11 Kas 2015 17:12
Son Güncelleme: 23 Kas 2018 18:10
Cem Yılmaz'ın 'Ali Baba'sına eleştirmenlerden övgü!
Cem Yılmaz'ın 13 Kasım Cuma günü gösterime girecek merakla beklenen filmi 'Ali Baba ve 7 Cüceler'i ilk izleyen sinema yazarları oldu. İşte eleştirmenlerin filmle ilgili görüşleri...
Gerçekten eğlendirici bir komedi olduğu gayet açık
Atilla Dorsay (T24): Cem’in filmi son dönemin komedi filmlerinin aksine büyük ölçüde aksiyona dayalı ve tümüyle Bulgaristan ve Soyfa dekorunda çekilmiş film bu açıdan hemen hiç aksamıyor. Aslında komedi yanı da çok iyi. Hele ‘Barış Manço sahnesi’ ya da kahramanlardan birinin zombileşmesigibi bölümler akıllara yerleşiyor. Ayrıca Manço, İzzet Altınmeşe, Cemal Süreya hatta Namık Kemal gibi ulusal ikonlara değinmeler de son derece yerli yerinde. Belki aşırı küfür kullanımı eleştirilebilir ama onun dışında düzeyli ve gerçekten eğlendirici bir popüler komedi olduğu gayet açık.
Bu tür ‘mozaik’lere çok ihtiyacımız var...

Verilen Görev – Cem Yılmaz'ın yeni filmiyle ilgili eleştirmen yorumlarını anlatan bu yazıyı iki cümleyle özetleyin.

Verilen Liste –
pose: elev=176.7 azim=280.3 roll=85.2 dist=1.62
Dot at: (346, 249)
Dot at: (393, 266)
* * *
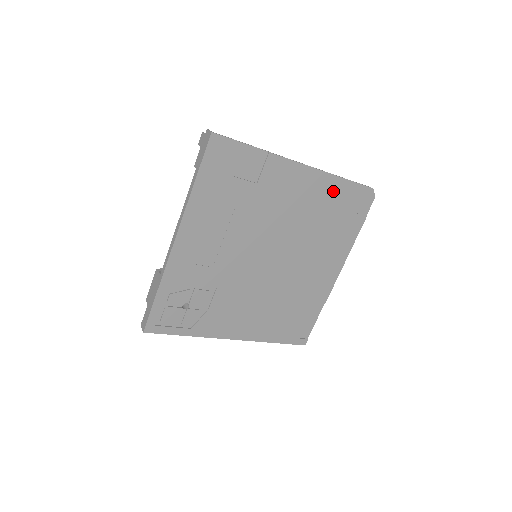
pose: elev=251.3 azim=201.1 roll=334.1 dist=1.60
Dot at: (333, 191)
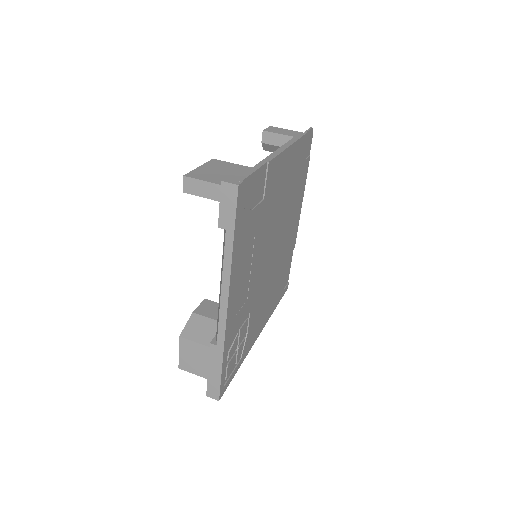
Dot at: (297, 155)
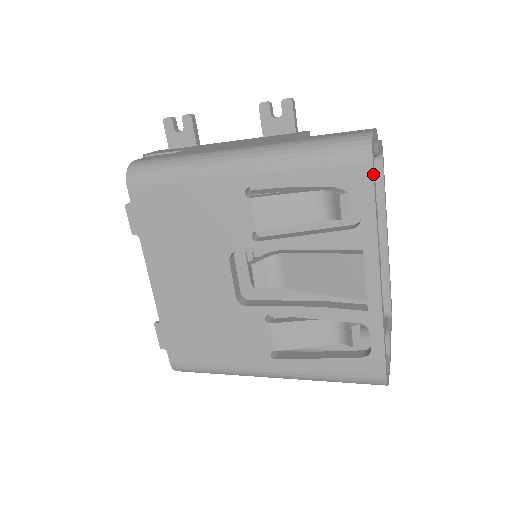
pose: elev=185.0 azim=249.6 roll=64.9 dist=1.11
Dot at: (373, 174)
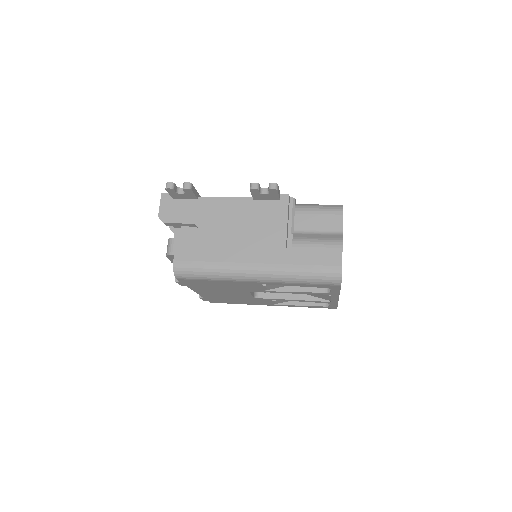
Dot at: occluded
--
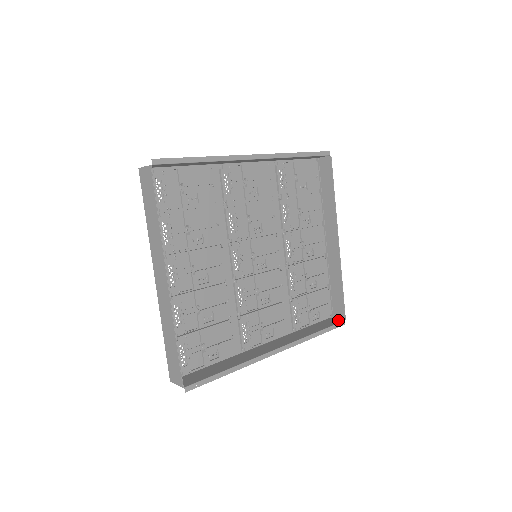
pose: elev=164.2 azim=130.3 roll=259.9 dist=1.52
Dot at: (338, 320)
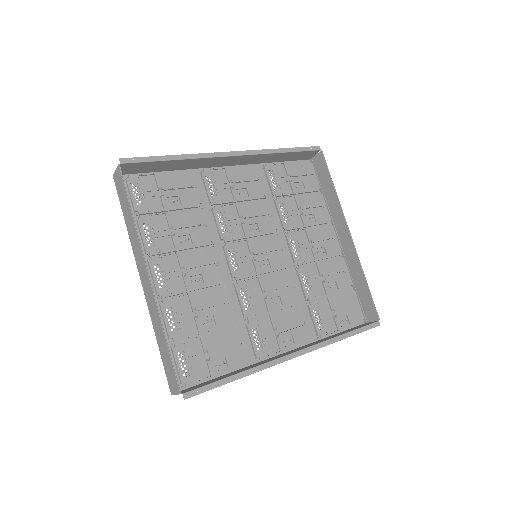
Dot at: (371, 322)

Alıştırma Cevabı – Cem Yılmaz'ın 13 Kasım Cuma günü gösterime girecek olan ve merakla beklenen 'Ali Baba ve 7 Cüceler' filmini ilk izleyenler sinema yazarları oldu. Atilla Dorsay filmi büyük ölçüde aksiyona dayalı, komedi yanı çok iyi ve ulusal ikonlara yerinde değinen bir yapım olarak görüyor; aşırı küfür kullanımının eleştirilebileceğini söylese de filmin düzeyli ve gerçekten eğlendirici bir popüler komedi olduğunu belirtiyor.